[Start of Attachment]

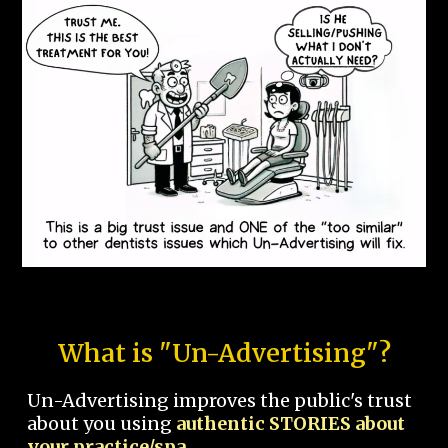
What is "Un-Advertising"?
Un-Advertising improves the public's trust
about you using
authentic STORIES about
your practice/spa.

[End of Attachment]

▶ EXERCISE DESCRIPTION
The response should reproduce all the material above exactly and leave out its pictures.

▶ SOLUTION FOR THIS PROBLEM
What is "Un-Advertising"?
Un-Advertising improves the public's trust
about you using
authentic STORIES about
your practice/spa.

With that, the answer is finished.